Try this: change BeginInvoke to Invoke - the caller is now blocking, the same as calling SendData normally.
Assuming the code comments are not yours (ie, "RECOMMENDED FOR PRODUCTION") I would fast find the developer responsible and make sure they are aware of Delegate.BeginInvoke and the fact that they are making their app multi-threaded without realising it...
To answer the question, a direct method call is always the fastest way - delegates or reflection incur overhead.
Your best chance to increase performance would be to optimize the code in the method that will be in the SQL CLR stored procedure that the trigger will call.
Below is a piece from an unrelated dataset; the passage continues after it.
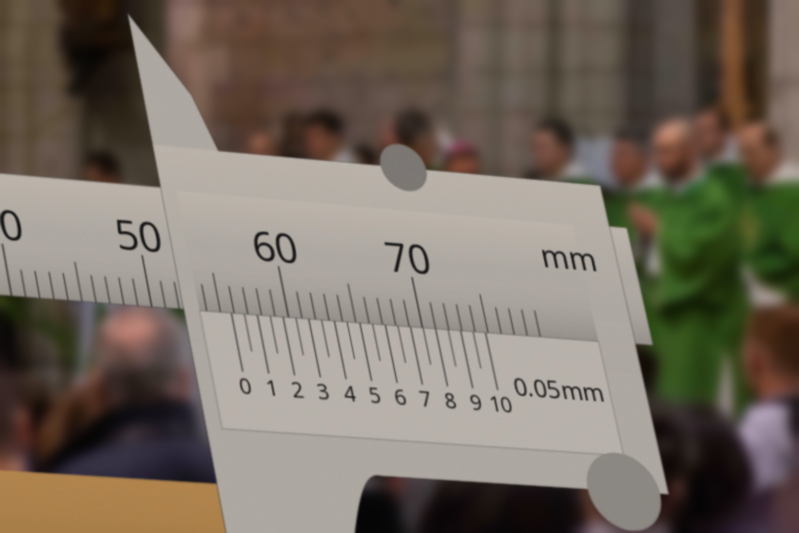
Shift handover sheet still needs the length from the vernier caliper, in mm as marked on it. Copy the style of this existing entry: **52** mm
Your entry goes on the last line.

Could you post more information about that?
Note that in the article you cite, the author is talking about WCF calls, notably calls for inserting and updating a database.
The keys points to note in that specific case are:
The work is being done by another machine.
The only information you are getting back is "Success!" (usually) or (occasionally) "Failure" (which the author doesn't seem to care about)
Hence, in that specific case, the background call were better. For general purpose use, direct calls are better.